Ses yeux rencontrèrent les miens.

– Je m’en vais, Vladimir Vassiliévitch, répéta-t-elle avant de disparaître dans le fourré.

– On y va, Eulampie Martinovna, on y va ! lui cria Sliotkine… Martin Pétrovitch lui-même nous approuve à cette heure, continua-t-il en se tournant vers moi. Dans les commencements il faut reconnaître qu’il n’était pas content, et même qu’il ronchonnait fort… Vous devez vous souvenir qu’il avait la tête près du bonnet. Maintenant qu’il a compris les choses, il s’est tout à fait calmé… Madame votre mère m’en a dit hier de toutes les couleurs. Seigneur mon Dieu, si vous l’aviez entendue ! Que voulez-vous ? c’est une grande dame ; elle tient à son pouvoir, ni plus ni moins que Martin Pétrovitch en son temps… Mais venez donc vous-même voir de quoi il retourne, et à l’occasion dites-lui un mot en notre faveur. Je n’oublie pas, croyez-le bien, les bienfaits de Natalie Nicolaïevna ; mais après tout, nous avons bien le droit de vivre, nous aussi.

– Et Jitkov, pourquoi l’a-t-on refusé ? m’enquis-je.

Sliotkine haussa les épaules.

– Fédoulitch ? Ce propre à rien ? Mais, de grâce, à quoi pouvait-il nous être bon ? Un traîneur de sabre, est-ce que ça comprend quelque chose à la culture ? Il prétend qu’avec lui les paysans fileraient doux parce qu’il a l’habitude de taper dans la gueule.
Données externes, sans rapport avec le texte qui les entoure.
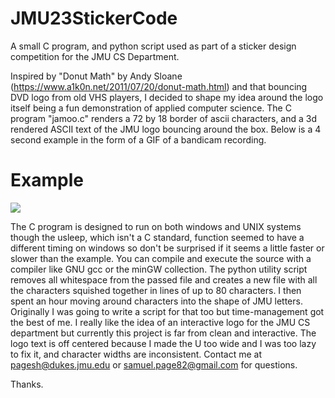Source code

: # JMU23StickerCode
A small C program, and python script used as part of a sticker design competition for the JMU CS Department.

Inspired by "Donut Math" by Andy Sloane (https://www.a1k0n.net/2011/07/20/donut-math.html) and that bouncing DVD logo from old VHS players, I decided to shape my idea around the logo itself being a fun demonstration of applied computer science. The C program "jamoo.c" renders a 72 by 18 border of ascii characters, and a 3d rendered ASCII text of the JMU logo bouncing around the box. Below is a 4 second example in the form of a GIF of a bandicam recording. 

# Example
![](https://github.com/Your_Repository_Name/jmoo.gif)

The C program is designed to run on both windows and UNIX systems though the usleep, which isn't a C standard, function seemed to have a different timing on windows so don't be surprised if it seems a little faster or slower than the example. You can compile and execute the source with a compiler like GNU gcc or the minGW collection.
The python utility script removes all whitespace from the passed file and creates a new file with all the characters squished together in lines of up to 80 characters.
I then spent an hour moving around characters into the shape of JMU letters. Originally I was going to write a script for that too but time-management got the best of me. I really like the idea of an interactive logo for the JMU CS department but currently this project is far from clean and interactive. The logo text is off centered because I made the U too wide and I was too lazy to fix it, and character widths are inconsistent. Contact me at pagesh@dukes.jmu.edu or samuel.page82@gmail.com for questions.

Thanks.
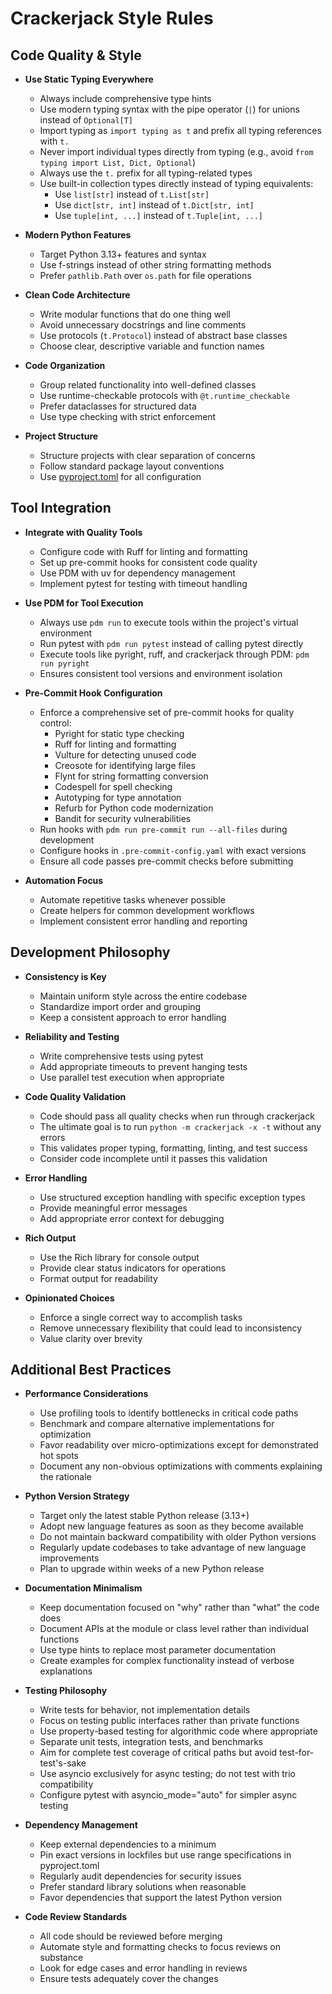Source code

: # Crackerjack Style Rules

## Code Quality & Style

- **Use Static Typing Everywhere**
  - Always include comprehensive type hints
  - Use modern typing syntax with the pipe operator (`|`) for unions instead of `Optional[T]`
  - Import typing as `import typing as t` and prefix all typing references with `t.`
  - Never import individual types directly from typing (e.g., avoid `from typing import List, Dict, Optional`)
  - Always use the `t.` prefix for all typing-related types
  - Use built-in collection types directly instead of typing equivalents:
    - Use `list[str]` instead of `t.List[str]`
    - Use `dict[str, int]` instead of `t.Dict[str, int]`
    - Use `tuple[int, ...]` instead of `t.Tuple[int, ...]`

- **Modern Python Features**
  - Target Python 3.13+ features and syntax
  - Use f-strings instead of other string formatting methods
  - Prefer `pathlib.Path` over `os.path` for file operations

- **Clean Code Architecture**
  - Write modular functions that do one thing well
  - Avoid unnecessary docstrings and line comments
  - Use protocols (`t.Protocol`) instead of abstract base classes
  - Choose clear, descriptive variable and function names

- **Code Organization**
  - Group related functionality into well-defined classes
  - Use runtime-checkable protocols with `@t.runtime_checkable`
  - Prefer dataclasses for structured data
  - Use type checking with strict enforcement

- **Project Structure**
  - Structure projects with clear separation of concerns
  - Follow standard package layout conventions
  - Use [pyproject.toml](https://github.com/lesleslie/crackerjack/blob/main/pyproject.toml) for all configuration

## Tool Integration

- **Integrate with Quality Tools**
  - Configure code with Ruff for linting and formatting
  - Set up pre-commit hooks for consistent code quality
  - Use PDM with uv for dependency management
  - Implement pytest for testing with timeout handling

- **Use PDM for Tool Execution**
  - Always use `pdm run` to execute tools within the project's virtual environment
  - Run pytest with `pdm run pytest` instead of calling pytest directly
  - Execute tools like pyright, ruff, and crackerjack through PDM: `pdm run pyright`
  - Ensures consistent tool versions and environment isolation

- **Pre-Commit Hook Configuration**
  - Enforce a comprehensive set of pre-commit hooks for quality control:
    - Pyright for static type checking
    - Ruff for linting and formatting
    - Vulture for detecting unused code
    - Creosote for identifying large files
    - Flynt for string formatting conversion
    - Codespell for spell checking
    - Autotyping for type annotation
    - Refurb for Python code modernization
    - Bandit for security vulnerabilities
  - Run hooks with `pdm run pre-commit run --all-files` during development
  - Configure hooks in `.pre-commit-config.yaml` with exact versions
  - Ensure all code passes pre-commit checks before submitting

- **Automation Focus**
  - Automate repetitive tasks whenever possible
  - Create helpers for common development workflows
  - Implement consistent error handling and reporting

## Development Philosophy

- **Consistency is Key**
  - Maintain uniform style across the entire codebase
  - Standardize import order and grouping
  - Keep a consistent approach to error handling

- **Reliability and Testing**
  - Write comprehensive tests using pytest
  - Add appropriate timeouts to prevent hanging tests
  - Use parallel test execution when appropriate

- **Code Quality Validation**
  - Code should pass all quality checks when run through crackerjack
  - The ultimate goal is to run `python -m crackerjack -x -t` without any errors
  - This validates proper typing, formatting, linting, and test success
  - Consider code incomplete until it passes this validation

- **Error Handling**
  - Use structured exception handling with specific exception types
  - Provide meaningful error messages
  - Add appropriate error context for debugging

- **Rich Output**
  - Use the Rich library for console output
  - Provide clear status indicators for operations
  - Format output for readability

- **Opinionated Choices**
  - Enforce a single correct way to accomplish tasks
  - Remove unnecessary flexibility that could lead to inconsistency
  - Value clarity over brevity

## Additional Best Practices

- **Performance Considerations**
  - Use profiling tools to identify bottlenecks in critical code paths
  - Benchmark and compare alternative implementations for optimization
  - Favor readability over micro-optimizations except for demonstrated hot spots
  - Document any non-obvious optimizations with comments explaining the rationale

- **Python Version Strategy**
  - Target only the latest stable Python release (3.13+)
  - Adopt new language features as soon as they become available
  - Do not maintain backward compatibility with older Python versions
  - Regularly update codebases to take advantage of new language improvements
  - Plan to upgrade within weeks of a new Python release

- **Documentation Minimalism**
  - Keep documentation focused on "why" rather than "what" the code does
  - Document APIs at the module or class level rather than individual functions
  - Use type hints to replace most parameter documentation
  - Create examples for complex functionality instead of verbose explanations

- **Testing Philosophy**
  - Write tests for behavior, not implementation details
  - Focus on testing public interfaces rather than private functions
  - Use property-based testing for algorithmic code where appropriate
  - Separate unit tests, integration tests, and benchmarks
  - Aim for complete test coverage of critical paths but avoid test-for-test's-sake
  - Use asyncio exclusively for async testing; do not test with trio compatibility
  - Configure pytest with asyncio_mode="auto" for simpler async testing

- **Dependency Management**
  - Keep external dependencies to a minimum
  - Pin exact versions in lockfiles but use range specifications in pyproject.toml
  - Regularly audit dependencies for security issues
  - Prefer standard library solutions when reasonable
  - Favor dependencies that support the latest Python version

- **Code Review Standards**
  - All code should be reviewed before merging
  - Automate style and formatting checks to focus reviews on substance
  - Look for edge cases and error handling in reviews
  - Ensure tests adequately cover the changes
Mais ce n’est pas tout que d’avoir l’habitude, faut encore savoir le faire ! Et je vous assure qu’il ne s’y entend pas mieux qu’à autre chose… D’ailleurs c’est Eulampie Martinovna elle-même qui l’a refusé. Non, voyez-vous, cet homme-là ne nous convenait pas : il nous aurait vite réduit à la besace.

– Ho, ho ! jeta d’une voix sonore Eulampie.
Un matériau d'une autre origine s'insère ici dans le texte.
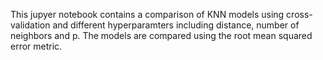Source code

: This jupyer notebook contains a comparison of KNN models using cross-validation and different hyperparamters including distance, number of neighbors and p. The models are compared using the root mean squared error metric. 
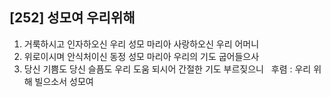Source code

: ## [252] 성모여 우리위해

1) 거룩하시고 인자하오신 우리 성모 마리아 사랑하오신 우리 어머니  
2) 위로이시며 안식처이신 동정 성모 마리아 우리의 기도 굽어들으사  
3) 당신 기쁨도 당신 슬픔도 우리 도움 되시어 간절한 기도 부르짖으니  
후렴 : 우리 위해 빌으소서 성모여
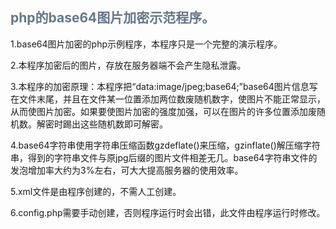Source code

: 
<h2 style="color:#667788">php的base64图片加密示范程序。</h2>

1.base64图片加密的php示例程序，本程序只是一个完整的演示程序。

2.本程序加密后的图片，存放在服务器端不会产生隐私泄露。

3.本程序的加密原理：本程序把“data:image/jpeg;base64;”base64图片信息写在文件末尾，并且在文件某一位置添加两位数废随机数字，使图片不能正常显示，从而使图片加密。如果要使图片加密的强度加强，可以在图片的许多位置添加废随机数。解密时踢出这些随机数即可解密。

4.base64字符串使用字符串压缩函数gzdeflate()来压缩，gzinflate()解压缩字符串，得到的字符串文件与原jpg后缀的图片文件相差无几。base64字符串文件的发泡增加率大约为3%左右，可大大提高服务器的使用效率。

5.xml文件是由程序创建的，不需人工创建。

6.config.php需要手动创建，否则程序运行时会出错，此文件由程序运行时修改。
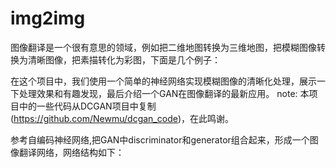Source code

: # img2img
图像翻译是一个很有意思的领域，例如把二维地图转换为三维地图，把模糊图像转换为清晰图像，把素描转化为彩图，下面是几个例子：

在这个项目中，我们使用一个简单的神经网络实现模糊图像的清晰化处理，展示一下处理效果和有趣发现，最后介绍一个GAN在图像翻译的最新应用。
note: 本项目中的一些代码从DCGAN项目中复制(https://github.com/Newmu/dcgan_code)，在此鸣谢。

参考自编码神经网络,把GAN中discriminator和generator组合起来，形成一个图像翻译网络，网络结构如下：




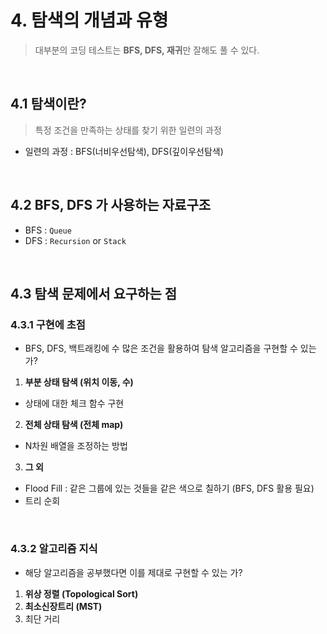 # 4. 탐색의 개념과 유형

> 대부분의 코딩 테스트는 **BFS, DFS, 재귀**만 잘해도 풀 수 있다.

<br>

## 4.1 탐색이란?

> 특정 조건을 만족하는 상태를 찾기 위한 일련의 과정

- 일련의 과정 : BFS(너비우선탐색), DFS(깊이우선탐색)

<br>

## 4.2 BFS, DFS 가 사용하는 자료구조

- BFS : `Queue`
- DFS : `Recursion` or `Stack`

<br>

## 4.3 탐색 문제에서 요구하는 점

### 4.3.1 구현에 초점

- BFS, DFS, 백트래킹에 수 많은 조건을 활용하여 탐색 알고리즘을 구현할 수 있는 가?

1. **부분 상태 탐색 (위치 이동, 수)**
  - 상태에 대한 체크 함수 구현  
  
  
2. **전체 상태 탐색 (전체 map)**
  - N차원 배열을 조정하는 방법  
  
  
3. **그 외**
  - Flood Fill : 같은 그룹에 있는 것들을 같은 색으로 칠하기 (BFS, DFS 활용 필요)
  - 트리 순회

<br>

### 4.3.2 알고리즘 지식

- 해당 알고리즘을 공부했다면 이를 제대로 구현할 수 있는 가?

1. **위상 정렬 (Topological Sort)**
2. **최소신장트리 (MST)**
3. 최단 거리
– On y va, on y va ! répondit Sliotkine.

Il me tendit sa main, que je dus serrer à contrecœur.

– J’ai bien l’honneur de vous saluer, Dmitri Sémionovitch, proclama-t-il en découvrant toutes ses dents blanches. Tirez des bécasses tant que vous voudrez, c’est un oiseau de passage, ça n’appartient à personne ; mais si vous rencontrez un lièvre, épargnez-le, ce gibier-là est à nous… Ah, j’allais oublier : n’auriez-vous pas un petit de votre chienne ? vous me feriez grand plaisir.

– Ho, ho ! fit encore entendre Eulampie.

– Ho, ho ho ! répondit Sliotkine.

Et il se jeta à son tour dans le fourré.